Most efforts to solve the deficit flounder on the inability to come to agreements on the size of tax increases and specific program reductions. There are many websites that show the combination of spending cuts and tax rises that are necessary to move to a smaller deficit in the future. It is doable if the political will for compromise is there. But plans that promise tax cuts without saying what programs will be cut or how additional revenue will be raised continue the impression that we can have lower taxes without the pain of big cuts in popular programs.

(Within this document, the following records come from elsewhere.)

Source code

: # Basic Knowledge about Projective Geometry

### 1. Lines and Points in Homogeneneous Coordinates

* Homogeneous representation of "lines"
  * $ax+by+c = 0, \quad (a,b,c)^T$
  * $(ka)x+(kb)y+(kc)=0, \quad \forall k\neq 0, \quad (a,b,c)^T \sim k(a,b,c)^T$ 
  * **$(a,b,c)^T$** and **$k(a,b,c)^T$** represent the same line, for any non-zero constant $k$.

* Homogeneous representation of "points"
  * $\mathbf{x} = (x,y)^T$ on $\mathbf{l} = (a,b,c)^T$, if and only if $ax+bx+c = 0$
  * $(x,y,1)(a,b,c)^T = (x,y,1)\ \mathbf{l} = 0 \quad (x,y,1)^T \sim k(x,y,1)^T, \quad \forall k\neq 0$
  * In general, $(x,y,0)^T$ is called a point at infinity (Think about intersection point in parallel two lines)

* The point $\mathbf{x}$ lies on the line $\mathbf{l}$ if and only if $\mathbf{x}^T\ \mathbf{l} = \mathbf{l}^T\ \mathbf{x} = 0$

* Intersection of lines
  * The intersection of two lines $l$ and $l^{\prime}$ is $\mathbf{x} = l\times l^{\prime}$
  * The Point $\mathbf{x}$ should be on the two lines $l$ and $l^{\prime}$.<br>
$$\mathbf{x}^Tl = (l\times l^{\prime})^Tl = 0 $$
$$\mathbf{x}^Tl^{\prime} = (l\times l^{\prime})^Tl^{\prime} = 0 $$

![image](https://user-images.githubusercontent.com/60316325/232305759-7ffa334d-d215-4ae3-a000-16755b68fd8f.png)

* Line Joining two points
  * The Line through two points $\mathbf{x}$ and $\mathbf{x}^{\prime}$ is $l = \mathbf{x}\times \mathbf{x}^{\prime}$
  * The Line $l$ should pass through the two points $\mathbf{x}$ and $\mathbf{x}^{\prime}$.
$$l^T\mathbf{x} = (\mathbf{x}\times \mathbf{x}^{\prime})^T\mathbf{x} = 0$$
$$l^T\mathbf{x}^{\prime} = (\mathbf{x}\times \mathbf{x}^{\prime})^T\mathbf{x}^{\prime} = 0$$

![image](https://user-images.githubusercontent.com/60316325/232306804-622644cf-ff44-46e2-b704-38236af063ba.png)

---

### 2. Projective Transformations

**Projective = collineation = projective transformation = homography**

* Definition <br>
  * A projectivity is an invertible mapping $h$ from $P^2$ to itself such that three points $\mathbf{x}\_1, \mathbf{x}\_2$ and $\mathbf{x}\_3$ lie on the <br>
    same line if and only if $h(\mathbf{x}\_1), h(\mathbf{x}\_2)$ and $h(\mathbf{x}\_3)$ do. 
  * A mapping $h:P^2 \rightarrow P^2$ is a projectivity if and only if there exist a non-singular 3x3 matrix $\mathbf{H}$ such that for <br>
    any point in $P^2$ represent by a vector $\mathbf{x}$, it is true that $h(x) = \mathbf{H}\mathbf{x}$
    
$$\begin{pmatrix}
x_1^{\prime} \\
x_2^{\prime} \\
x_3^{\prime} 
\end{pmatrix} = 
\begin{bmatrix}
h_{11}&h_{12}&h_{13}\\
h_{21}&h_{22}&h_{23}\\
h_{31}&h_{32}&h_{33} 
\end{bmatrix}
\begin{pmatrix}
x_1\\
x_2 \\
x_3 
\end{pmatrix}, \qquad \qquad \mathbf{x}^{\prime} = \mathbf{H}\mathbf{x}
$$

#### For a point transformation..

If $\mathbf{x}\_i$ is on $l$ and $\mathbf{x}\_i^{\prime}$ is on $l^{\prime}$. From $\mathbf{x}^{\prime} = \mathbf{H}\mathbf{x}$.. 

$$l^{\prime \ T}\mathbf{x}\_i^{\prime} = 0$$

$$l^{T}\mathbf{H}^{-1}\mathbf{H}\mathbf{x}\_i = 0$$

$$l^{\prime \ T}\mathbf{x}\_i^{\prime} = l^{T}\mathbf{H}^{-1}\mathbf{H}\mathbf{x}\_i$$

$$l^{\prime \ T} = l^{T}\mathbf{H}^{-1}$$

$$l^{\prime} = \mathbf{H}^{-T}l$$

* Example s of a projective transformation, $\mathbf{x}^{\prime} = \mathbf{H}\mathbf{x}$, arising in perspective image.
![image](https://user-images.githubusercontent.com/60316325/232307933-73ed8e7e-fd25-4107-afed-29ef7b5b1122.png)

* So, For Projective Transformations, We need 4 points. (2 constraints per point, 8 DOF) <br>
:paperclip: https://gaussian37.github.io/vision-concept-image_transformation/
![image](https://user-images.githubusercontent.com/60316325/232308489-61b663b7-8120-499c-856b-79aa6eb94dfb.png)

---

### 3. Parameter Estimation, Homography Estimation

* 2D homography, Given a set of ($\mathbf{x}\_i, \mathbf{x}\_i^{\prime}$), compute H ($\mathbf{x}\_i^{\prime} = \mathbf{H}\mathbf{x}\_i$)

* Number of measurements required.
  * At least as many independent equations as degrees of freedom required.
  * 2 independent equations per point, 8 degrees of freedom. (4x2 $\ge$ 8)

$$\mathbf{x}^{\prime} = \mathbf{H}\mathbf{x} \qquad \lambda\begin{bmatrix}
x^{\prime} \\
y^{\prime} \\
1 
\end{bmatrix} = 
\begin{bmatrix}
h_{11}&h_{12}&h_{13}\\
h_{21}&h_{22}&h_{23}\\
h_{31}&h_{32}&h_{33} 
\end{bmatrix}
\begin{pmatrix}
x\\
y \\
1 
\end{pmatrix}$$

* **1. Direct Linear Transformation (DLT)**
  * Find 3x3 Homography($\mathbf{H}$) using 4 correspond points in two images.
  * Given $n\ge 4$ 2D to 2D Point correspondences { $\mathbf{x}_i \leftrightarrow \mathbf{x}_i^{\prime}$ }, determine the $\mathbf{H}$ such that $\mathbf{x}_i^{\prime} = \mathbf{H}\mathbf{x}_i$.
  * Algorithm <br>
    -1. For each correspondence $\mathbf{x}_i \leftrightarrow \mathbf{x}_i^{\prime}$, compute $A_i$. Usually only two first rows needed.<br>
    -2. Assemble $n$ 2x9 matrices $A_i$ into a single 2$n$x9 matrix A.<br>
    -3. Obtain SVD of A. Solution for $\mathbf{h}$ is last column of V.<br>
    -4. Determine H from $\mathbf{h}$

Conclusion: Debt is pervasive throughout the economy and is mostly used for good purposes such as houses, cars, education, and capital improvements. Federal debt can also be a good thing when we use it to allow the government to function during times when the economy is temporarily depressed. But we should make sure that over the long haul the amount of debt doesn’t grow faster than the economy. If we don’t, eventually others will want higher and higher interest rates to get them to hold our debt and ultimately we would be forced to either inflate our debt away or default. To make sure that doesn’t happen we have to be realistic about what we can afford and how much it costs to have the government services we need.
In theory, a functioning national political system should be able to deal with the need for government action during a time of high unemployment and low interest rates. As the economy recovers, tax revenues will automatically rise and reduce the deficit from its $1 trillion a year level. But this is not enough: Ultimately the overarching myth inherent in the entire budget debate is the myth that the public can have the government services they want without having to pay the price for those. No one is going to be entirely happy with the final compromise, but a compromise is inevitable and the sooner the better.